I had to hunt around for some coffee visits while I was in Santa Ana. This area is rich in coffee fincas and Santa Ana is at the heart of the Salvadoran coffee industry. As Fair Trade findings were hard to find, I thought I’d explore some other options. Two of the ones I found were large-scale operations and quite different to what I’d seen before. Both facilities had armed security, a common sight in El Salvador.
My first visit was to the beneficio “Tres Puertas” (3 Doors) of J Hill & Co., a coffee exporter that has existed since the late 19th century (by James Hill, an Englishman no less). Another visit was to the El Trapiche beneficio of COEX, an international company that grow, process and roast coffee for national and international markets.
I heard about J Hill from a magazine article about one of its producers and I hoped I’d get the chance to meet this producer. Unfortunately I never did, and my time at J Hill was limited. Aldo, my ‘tour guide’, was fairly busy when I arrived. Sometimes it’s difficult to express why I show up at these places and I think because J Hill isn’t an organic/fair trade producer Aldo perhaps thought there wouldn’t be much of interest for me to see.
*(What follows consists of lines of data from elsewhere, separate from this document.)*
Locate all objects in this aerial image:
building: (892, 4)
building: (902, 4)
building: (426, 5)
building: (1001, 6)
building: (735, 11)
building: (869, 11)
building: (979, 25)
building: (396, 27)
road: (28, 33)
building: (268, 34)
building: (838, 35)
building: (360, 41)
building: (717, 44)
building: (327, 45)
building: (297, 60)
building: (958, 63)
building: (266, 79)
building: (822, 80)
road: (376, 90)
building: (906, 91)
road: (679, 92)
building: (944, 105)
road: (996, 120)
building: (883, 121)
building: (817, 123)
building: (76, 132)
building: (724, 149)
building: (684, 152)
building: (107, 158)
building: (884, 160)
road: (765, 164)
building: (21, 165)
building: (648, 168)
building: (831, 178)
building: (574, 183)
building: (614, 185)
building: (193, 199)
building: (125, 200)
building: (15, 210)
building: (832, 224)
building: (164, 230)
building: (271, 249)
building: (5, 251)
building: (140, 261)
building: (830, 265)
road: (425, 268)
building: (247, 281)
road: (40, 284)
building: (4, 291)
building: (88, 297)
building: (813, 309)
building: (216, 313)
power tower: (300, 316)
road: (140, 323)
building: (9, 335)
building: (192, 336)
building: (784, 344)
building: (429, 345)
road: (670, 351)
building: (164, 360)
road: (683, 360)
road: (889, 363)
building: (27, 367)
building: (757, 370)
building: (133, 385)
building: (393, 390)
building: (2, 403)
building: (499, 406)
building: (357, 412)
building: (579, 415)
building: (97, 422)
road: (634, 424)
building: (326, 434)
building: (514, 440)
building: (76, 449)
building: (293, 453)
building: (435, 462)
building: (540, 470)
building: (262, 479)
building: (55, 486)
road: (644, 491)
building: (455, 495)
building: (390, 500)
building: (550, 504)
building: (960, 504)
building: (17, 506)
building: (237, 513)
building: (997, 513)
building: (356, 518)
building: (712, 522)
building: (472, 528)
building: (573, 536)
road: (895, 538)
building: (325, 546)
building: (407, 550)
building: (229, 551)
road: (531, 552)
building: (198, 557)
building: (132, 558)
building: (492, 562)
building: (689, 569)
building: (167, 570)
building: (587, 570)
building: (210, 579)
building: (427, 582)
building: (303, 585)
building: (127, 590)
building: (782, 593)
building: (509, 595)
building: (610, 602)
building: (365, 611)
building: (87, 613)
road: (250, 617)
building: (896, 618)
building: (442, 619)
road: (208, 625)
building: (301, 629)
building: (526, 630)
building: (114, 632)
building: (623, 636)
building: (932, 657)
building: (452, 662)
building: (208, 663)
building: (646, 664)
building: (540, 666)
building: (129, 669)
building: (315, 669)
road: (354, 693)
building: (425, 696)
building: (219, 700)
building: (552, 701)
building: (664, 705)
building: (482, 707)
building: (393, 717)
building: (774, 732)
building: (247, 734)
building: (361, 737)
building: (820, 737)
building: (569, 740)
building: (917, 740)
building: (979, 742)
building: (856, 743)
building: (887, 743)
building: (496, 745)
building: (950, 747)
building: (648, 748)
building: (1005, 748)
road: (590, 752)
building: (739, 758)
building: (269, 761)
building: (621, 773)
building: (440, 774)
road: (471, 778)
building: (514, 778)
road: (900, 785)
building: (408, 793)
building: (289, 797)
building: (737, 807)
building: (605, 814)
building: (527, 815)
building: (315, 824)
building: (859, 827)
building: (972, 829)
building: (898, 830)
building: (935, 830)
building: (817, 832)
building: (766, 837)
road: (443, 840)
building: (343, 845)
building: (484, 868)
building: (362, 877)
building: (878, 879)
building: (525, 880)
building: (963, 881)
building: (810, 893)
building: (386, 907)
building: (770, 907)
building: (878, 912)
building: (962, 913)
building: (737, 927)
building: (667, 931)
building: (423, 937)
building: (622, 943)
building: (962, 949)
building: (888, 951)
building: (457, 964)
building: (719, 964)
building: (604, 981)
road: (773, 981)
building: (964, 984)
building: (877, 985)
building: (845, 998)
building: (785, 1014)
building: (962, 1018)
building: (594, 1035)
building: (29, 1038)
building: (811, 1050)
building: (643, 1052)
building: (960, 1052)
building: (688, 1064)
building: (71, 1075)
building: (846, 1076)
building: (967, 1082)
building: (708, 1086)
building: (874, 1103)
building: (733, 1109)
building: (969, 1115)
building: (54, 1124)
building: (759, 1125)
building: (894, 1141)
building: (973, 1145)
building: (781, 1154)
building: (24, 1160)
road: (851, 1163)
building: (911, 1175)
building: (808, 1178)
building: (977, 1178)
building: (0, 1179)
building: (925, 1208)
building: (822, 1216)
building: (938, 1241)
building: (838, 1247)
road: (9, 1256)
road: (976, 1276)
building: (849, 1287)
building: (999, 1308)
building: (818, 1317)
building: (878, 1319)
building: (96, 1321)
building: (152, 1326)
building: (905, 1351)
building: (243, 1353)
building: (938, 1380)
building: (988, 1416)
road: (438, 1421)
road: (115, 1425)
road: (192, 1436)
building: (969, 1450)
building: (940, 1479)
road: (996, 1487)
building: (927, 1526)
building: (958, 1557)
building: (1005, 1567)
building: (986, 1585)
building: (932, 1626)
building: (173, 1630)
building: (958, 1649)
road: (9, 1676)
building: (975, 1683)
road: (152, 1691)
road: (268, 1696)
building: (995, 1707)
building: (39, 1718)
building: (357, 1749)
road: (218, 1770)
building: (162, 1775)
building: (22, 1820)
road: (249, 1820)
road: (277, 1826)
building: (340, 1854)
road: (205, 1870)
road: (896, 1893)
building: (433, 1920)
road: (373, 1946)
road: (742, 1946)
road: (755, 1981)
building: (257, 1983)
He did give me a contact for another cooperative that I found later in the week though.
I managed a little look around and could see the scale of their operation. It’s a lot larger than what I’d seen before then and very professional-looking. Up-to-date offices, a manicured garden and clean and well-dressed staff. Producers with J Hill are typically fincas, which are larger-scale and typically ineligible for Fair Trade certification. I also got a quick glimpse of the ‘cupping lab’ where the catador (cupper) conducts daily quality checks on the coffee. This was new for me to see a setup like this, and really interesting. I didn’t see the cupping in action, but it’s an essential part of checking coffee quality (and not just something that coffee geeks do to make themselves feel superior).
The next day I visited COEX. They were very accommodating and I got to see their torrefaccion (roasting process). Warner was the chief guy here and he gave me the guided tour. Afterwards I also met David, who told me a little more about COEX itself. Again I had a novel experience, as this processing was on a scale I hadn’t seen before. From the number and size of roasters (four, roasting 100kg at a time), to the ‘control room’, to the huge grinders, packing facility, it was just big. In 2010 they exported close to 2m quintals (1 quintal is approx 100lbs) of green coffee. I knew there was no Fair Trade coffee here but I was interested to see what the alternative looks like. COEX have offices in the US, Guatemala & Honduras (and beyond). There is no organic certified coffee. David told me it is a very ‘complicated’ process for certification, so they export as conventional. A small number of COEX-owned fincas are Rainforest Alliance and “4C” certified (4C is a certification I know little about). Starbucks buy coffee from COEX. They also sell roasted, ground, coffee for Central American markets. I got to the cupping lab and this time got a chance to slurp and spit. Unfortunately, COEX makes two rather disgusting brands of coffee (as well as it’s ‘regular’ coffee). One is “Cafe Criollo”, which mixes coffee with corn (maiz); the other is instant coffee. Ronald, the cupper, has to check these every day. Poor bloke.
COEX are large enough that they control the supply chain of their coffee. Producers bring the coffee to COEX (COEX own some fincas too), the coffee is washed, dried and bagged by COEX, and exported by them or bought directly by their buyers, with whom they typically have long-term contracts. The supply chain is therefore relatively short. For the producers, they typically receive market rates, but COEX do offer credit facilities and some other benefits for producers (workers at J Hill also receive benefits such as access to medical facilities). Because of the large size of the fincas, hired help is a requirement at harvest time. The going rate (minimum) for a coffee-picker is about US$1 per 25lbs of coffee (the whole cherry). An average worker will pick 125lbs in a day. So roughly $5 for a day’s work. But I sense that this a good wage for many people. A typical finca can employ 300 workers during harvest time.
As I see repeatedly, for those at the sharp end of commodity production, life is hard.